From the first line to the last, repeat the records exactly and skip the pictures.

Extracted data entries
_ _ _ _

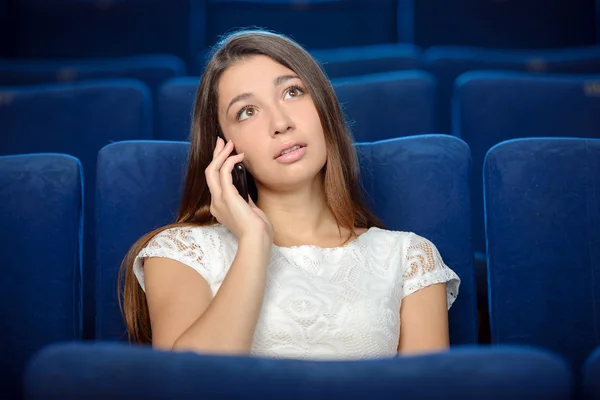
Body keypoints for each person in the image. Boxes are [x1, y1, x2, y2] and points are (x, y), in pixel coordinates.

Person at [118, 29, 460, 360]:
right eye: (247, 111)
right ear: (223, 148)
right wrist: (254, 240)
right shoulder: (181, 251)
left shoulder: (410, 258)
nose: (280, 123)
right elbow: (188, 384)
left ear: (324, 108)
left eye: (292, 92)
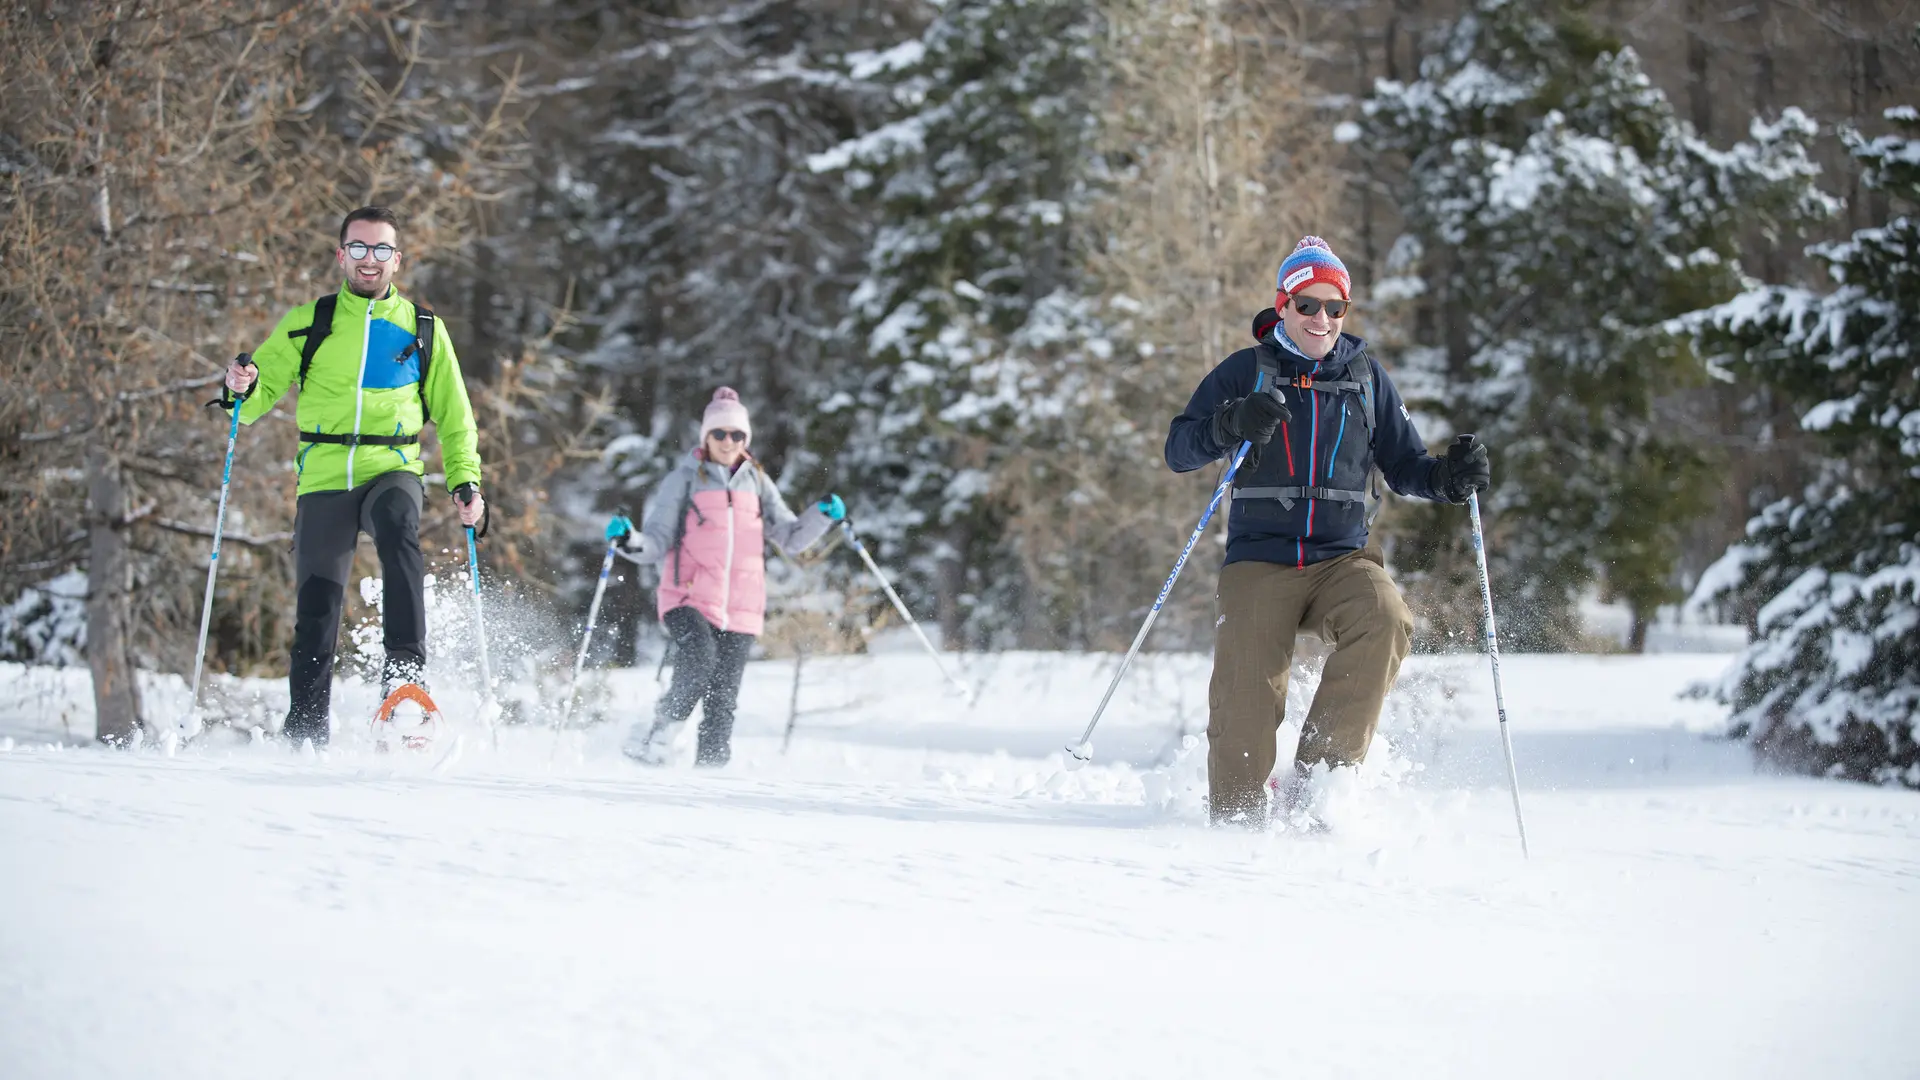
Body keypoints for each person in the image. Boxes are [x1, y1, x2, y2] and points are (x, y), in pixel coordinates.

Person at [1164, 236, 1492, 826]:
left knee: (1386, 616)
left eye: (1334, 308)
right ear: (1283, 305)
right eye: (1308, 305)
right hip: (1261, 560)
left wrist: (1447, 477)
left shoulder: (1366, 378)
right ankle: (1238, 817)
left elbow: (1406, 466)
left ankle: (1318, 788)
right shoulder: (1247, 371)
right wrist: (1230, 422)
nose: (1321, 319)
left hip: (1343, 558)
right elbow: (1180, 449)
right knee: (1247, 684)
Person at [220, 206, 487, 747]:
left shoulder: (422, 329)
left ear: (397, 259)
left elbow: (456, 416)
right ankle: (305, 731)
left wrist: (466, 482)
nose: (371, 259)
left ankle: (405, 684)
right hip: (323, 475)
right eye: (360, 248)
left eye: (382, 249)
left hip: (394, 466)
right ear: (342, 254)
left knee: (398, 529)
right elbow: (250, 402)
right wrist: (240, 386)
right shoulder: (310, 322)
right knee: (317, 607)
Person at [606, 387, 843, 766]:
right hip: (688, 598)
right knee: (699, 657)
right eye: (719, 433)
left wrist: (822, 515)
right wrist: (627, 539)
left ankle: (711, 778)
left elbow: (791, 537)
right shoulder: (683, 481)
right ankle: (658, 736)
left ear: (746, 439)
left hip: (743, 606)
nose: (728, 442)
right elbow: (655, 542)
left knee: (723, 700)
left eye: (737, 435)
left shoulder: (758, 483)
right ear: (706, 437)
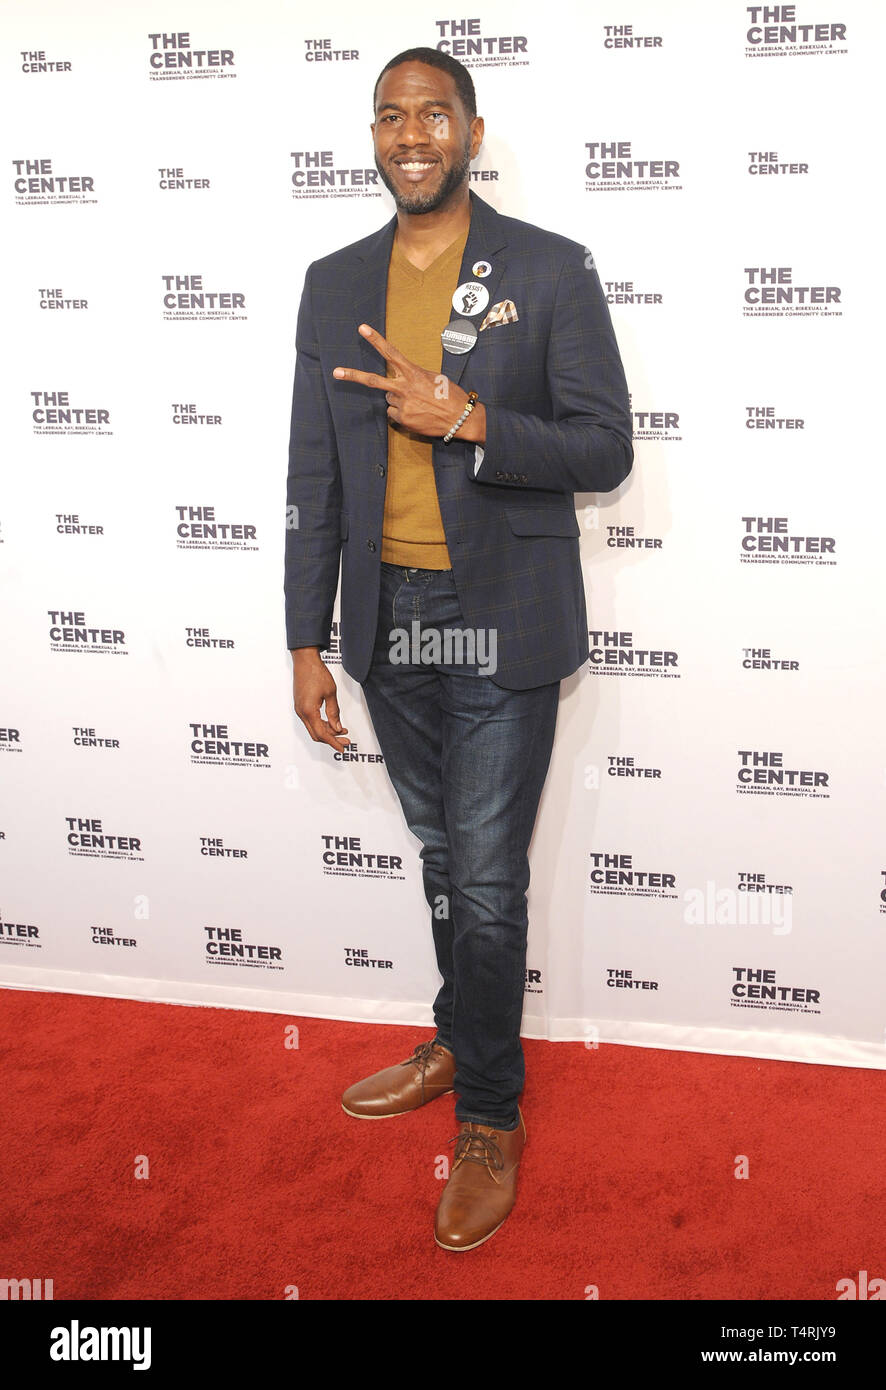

_ _ _ _

TASK ANSWER ->
Body keypoints for each person in the image. Boxes are [x1, y1, x2, y2] and points are (x, y), in pixel coordinates.

Person at [118, 29, 460, 360]:
right eye: (247, 111)
right ear: (223, 148)
right wrist: (254, 240)
right shoulder: (181, 251)
left shoulder: (410, 258)
nose: (280, 123)
right elbow: (188, 384)
left ear: (324, 108)
left eye: (292, 92)
Body keypoints for each person in the image. Boxes are [x1, y1, x2, y2] and points are (x, y), in pixel coordinates.

Person at [1164, 236, 1492, 826]:
left knee: (1386, 616)
left eye: (1334, 308)
right ear: (1283, 305)
right eye: (1308, 305)
right hip: (1261, 560)
left wrist: (1447, 477)
left shoulder: (1366, 378)
right ankle: (1238, 817)
left elbow: (1406, 466)
left ankle: (1318, 788)
right shoulder: (1247, 371)
right wrist: (1230, 422)
nose: (1321, 319)
left hip: (1343, 558)
right elbow: (1180, 449)
right knee: (1247, 684)
Person at [220, 206, 487, 747]:
left shoulder: (422, 329)
left ear: (397, 259)
left elbow: (456, 416)
right ankle: (305, 731)
left wrist: (466, 482)
nose: (371, 259)
left ankle: (405, 684)
right hip: (323, 475)
right eye: (360, 248)
left eye: (382, 249)
left hip: (394, 466)
right ear: (342, 254)
left knee: (398, 529)
right elbow: (250, 402)
right wrist: (240, 386)
right shoulder: (310, 322)
right knee: (317, 607)
Person at [606, 387, 843, 766]:
right hip: (688, 598)
right knee: (699, 657)
right eye: (719, 433)
left wrist: (822, 515)
right wrist: (627, 539)
left ankle: (711, 778)
left elbow: (791, 537)
right shoulder: (683, 481)
right ankle: (658, 736)
left ear: (746, 439)
left hip: (743, 606)
nose: (728, 442)
right elbow: (655, 542)
left knee: (723, 700)
left eye: (737, 435)
left shoulder: (758, 483)
right ear: (706, 437)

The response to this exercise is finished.